Thursday, December 18, 2003



I have been feeling real moody these days. I am sure the "moodiness" rose from my multiple emotions.. There are times I feel so confident of myself cos I am used to successes, there are times whereby this same confidence plunges to knee deep because the reminder of past failures. The pain is no longer excruciating, but it left a deep and ugly scar running across my heart. My heart is crossed out, it says"No Entry" and I feel that I would never get back what I have lost. Nothing would ever win my heart, my faith... I had wanted so badly to start afresh, to fight again but it is reallt difficult to put the past behind. No words can capture exactly how I feel. This complexity is beyond the descriptions of words... It doesn't affect me cos I know I am strong enough to survive. Some people say that by not thinking of a certain problem, it is a form of escapism. If escaping makes you feel better, why not? Read the Cleo for January and find the horoscope kind of accurate. My horoscope for january says:

ARIES

Money: Your competitve nature has driven you to a position that will bring more cash but now, slowing down to check out detail will take you to greater heights and save you from unseen hassels.

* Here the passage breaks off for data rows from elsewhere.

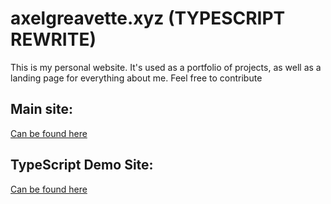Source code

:# axelgreavette.xyz (TYPESCRIPT REWRITE)
This is my personal website. It's used as a portfolio of projects, as well as a landing page for everything about me. Feel free to contribute

## Main site:
[Can be found here](https://axelgreavette.xyz)
## TypeScript Demo Site:
[Can be found here](https://ts-demo.axelgreavvette.xyz)
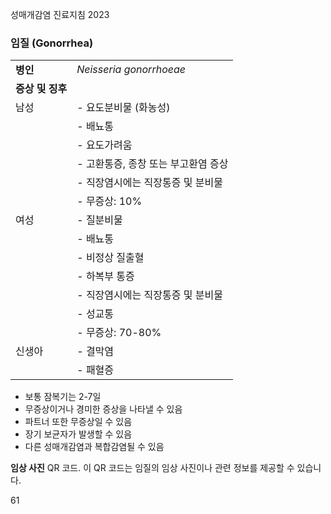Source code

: 성매개감염 진료지침 2023

### 임질 (Gonorrhea)

|                   |             |
| :---------------- | :---------- |
| **병인**          | *Neisseria gonorrhoeae* |
| **증상 및 징후**  |             |
| 남성              | - 요도분비물 (화농성) |
|                   | - 배뇨통    |
|                   | - 요도가려움 |
|                   | - 고환통증, 종창 또는 부고환염 증상 |
|                   | - 직장염시에는 직장통증 및 분비물 |
|                   | - 무증상: 10% |
| 여성              | - 질분비물  |
|                   | - 배뇨통    |
|                   | - 비정상 질출혈 |
|                   | - 하복부 통증 |
|                   | - 직장염시에는 직장통증 및 분비물 |
|                   | - 성교통    |
|                   | - 무증상: 70-80% |
| 신생아            | - 결막염    |
|                   | - 패혈증    |

- 보통 잠복기는 2-7일
- 무증상이거나 경미한 증상을 나타낼 수 있음
- 파트너 또한 무증상일 수 있음
- 장기 보균자가 발생할 수 있음
- 다른 성매개감염과 복합감염될 수 있음

**임상 사진**
QR 코드. 이 QR 코드는 임질의 임상 사진이나 관련 정보를 제공할 수 있습니다.

<PAGE>61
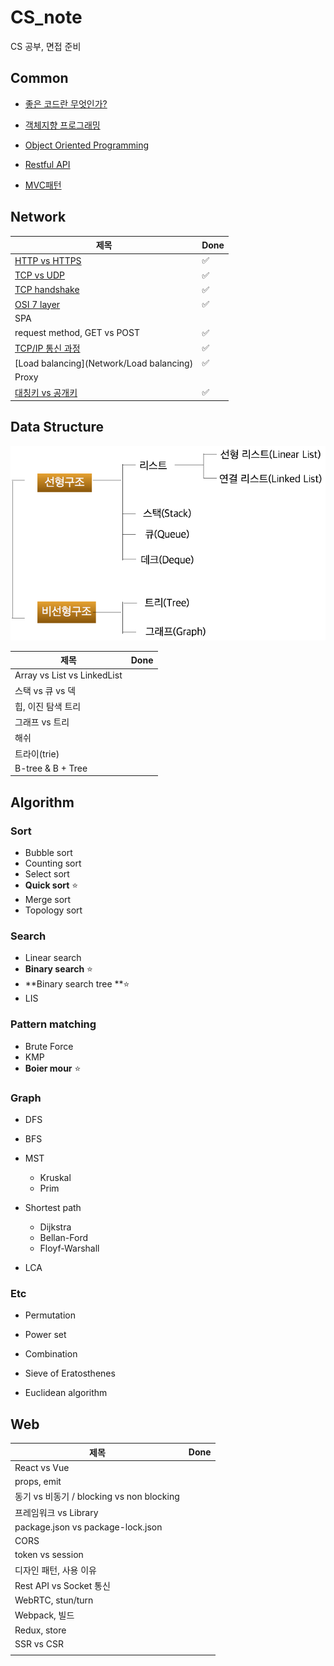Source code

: # CS_note
CS 공부, 면접 준비



## Common

- [좋은 코드란 무엇인가?](Common/좋은%20코드란%20무엇인가)
- [객체지향 프로그래밍](Common/객체지향%20프로그래밍)

- [Object Oriented Programming](Common/Object%20Oriented%20Programming)

- [Restful API](Common/Restful%20API)

- [MVC패턴](Common/MVC패턴)



## Network

| 제목                                   | Done |
| -------------------------------------- | ---- |
| [HTTP vs HTTPS](Network/HTTP%20vs%20HTTPS) | ✅    |
| [TCP vs UDP](Network/TCP%20vs%20UDP)       | ✅    |
| [TCP handshake](Network/TCP%20handshake) | ✅    |
| [OSI 7 layer](Network/OSI7layer)     | ✅ |
| SPA                                    |      |
| request method, GET vs POST            |  ✅    |
| [TCP/IP 통신 과정](Network/TCPIPFlow) |   ✅   |
| [Load balancing](Network/Load balancing) | ✅ |
| Proxy | |
| [대칭키 vs 공개키](Network/대칭키vs공개키) |   ✅   |





## Data Structure

![img](README.assets/image1.png)

| 제목                        | Done |
| --------------------------- | ---- |
| Array vs List vs LinkedList |      |
| 스택 vs 큐 vs 덱            |      |
| 힙, 이진 탐색 트리          |      |
| 그래프 vs 트리              |      |
| 해쉬                        |      |
| 트라이(trie)                |      |
| B-tree & B + Tree           |      |





## Algorithm

### Sort

- Bubble sort
- Counting sort
- Select sort
- **Quick sort** ⭐
- Merge sort
- Topology sort



### Search

- Linear search
- **Binary search** ⭐
- **Binary search tree **⭐
- LIS



### Pattern matching

- Brute Force
- KMP
- **Boier mour** ⭐



### Graph

- DFS
- BFS
- MST
  - Kruskal
  - Prim
- Shortest path
  - Dijkstra
  - Bellan-Ford
  - Floyf-Warshall

- LCA



### Etc

- Permutation
- Power set
- Combination

- Sieve of Eratosthenes
- Euclidean algorithm







## Web

| 제목                                      | Done |
| ----------------------------------------- | ---- |
| React vs Vue                              |      |
| props, emit                               |      |
| 동기 vs 비동기 / blocking vs non blocking |      |
| 프레임워크 vs Library                     |      |
| package.json vs package-lock.json         |      |
| CORS                                      |      |
| token vs session                          |      |
| 디자인 패턴, 사용 이유                    |      |
| Rest API vs Socket 통신                   |      |
| WebRTC, stun/turn                         |      |
| Webpack, 빌드                             |      |
| Redux, store                              |      |
| SSR vs CSR                                |      |
|                                           |      |



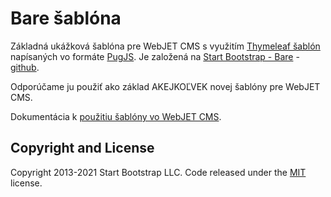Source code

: # Bare šablóna

Základná ukážková šablóna pre WebJET CMS s využitím [Thymeleaf šablón](http://docs.webjetcms.sk/v2022/#/frontend/thymeleaf/README) napísaných vo formáte [PugJS](http://docs.webjetcms.sk/v2022/#/developer/frameworks/pugjs). Je založená na [Start Bootstrap - Bare](https://startbootstrap.com/template/bare/) - [github](https://github.com/StartBootstrap/startbootstrap-bare).

Odporúčame ju použiť ako základ AKEJKOĽVEK novej šablóny pre WebJET CMS.

Dokumentácia k [použitiu šablóny vo WebJET CMS](http://docs.webjetcms.sk/v2022/#/frontend/examples/template-bare/README).

## Copyright and License

Copyright 2013-2021 Start Bootstrap LLC. Code released under the [MIT](LICENSE) license.
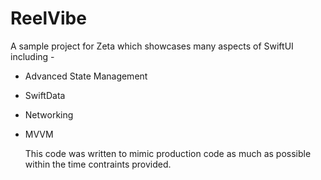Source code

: # ReelVibe
A sample project for Zeta which showcases many aspects of SwiftUI including -
- Advanced State Management
- SwiftData
- Networking
- MVVM

  This code was written to mimic production code as much as possible within the time contraints provided.


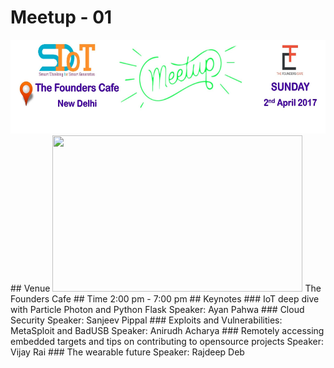 # Meetup - 01
<img src="Image/Meetup-1.jpg" height="150" width="800" >
## Venue
<img src="Image/about-pic1-min.jpg" height="250" width="400" >
The Founders Cafe
## Time
2:00 pm - 7:00 pm
## Keynotes
### IoT deep dive with Particle Photon and Python Flask
Speaker: Ayan Pahwa
### Cloud Security
Speaker: Sanjeev Pippal
### Exploits and Vulnerabilities: MetaSploit and BadUSB
Speaker: Anirudh Acharya
### Remotely accessing embedded targets and tips on contributing to opensource projects
Speaker: Vijay Rai
### The wearable future
Speaker: Rajdeep Deb


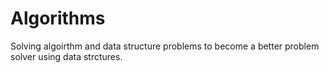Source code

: # Algorithms
Solving algoirthm and data structure problems to become a better problem solver using data strctures.
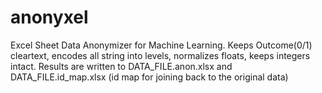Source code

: # anonyxel
Excel Sheet Data Anonymizer for Machine Learning.
Keeps Outcome(0/1) cleartext, encodes all string into levels, normalizes floats, keeps integers intact.
Results are written to DATA_FILE.anon.xlsx and DATA_FILE.id_map.xlsx (id map for joining back to the original data)
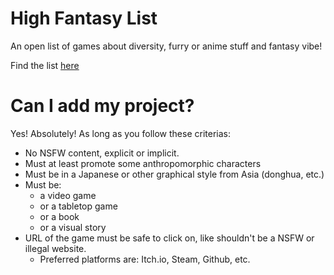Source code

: # High Fantasy List
An open list of games about diversity, furry or anime stuff and fantasy vibe!

Find the list [here](https://github.com/nekoniyah/high-fantasy-projects/blob/main/LIST)

# Can I add my project?
Yes! Absolutely! As long as you follow these criterias:
- No NSFW content, explicit or implicit.
- Must at least promote some anthropomorphic characters
- Must be in a Japanese or other graphical style from Asia (donghua, etc.)
- Must be:
  - a video game
  - or a tabletop game
  - or a book
  - or a visual story
- URL of the game must be safe to click on, like shouldn't be a NSFW or illegal website.
  - Preferred platforms are: Itch.io, Steam, Github, etc.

Body: If your drive and focus to stay in shape starts to slip, getting mad with yourself won't help! Find the energy to keep going or give yourself some time off.

Soul: This is your chance to shine so don't let past stuff-ups or dramas hold you back. Believe in yourself and go create the life you want --- its within your reach!


Sort of like the one for soul. It gives me some positive vibes. BUT right now, I am late for tuition with JGL daughter. Speaking of which, I feel extremely guilty for bitching on her that way though i still feel that she deserves it. I shall open one eye and close the other. For the sake of my school textbooks and othe expenditure... You can do it, Jacq!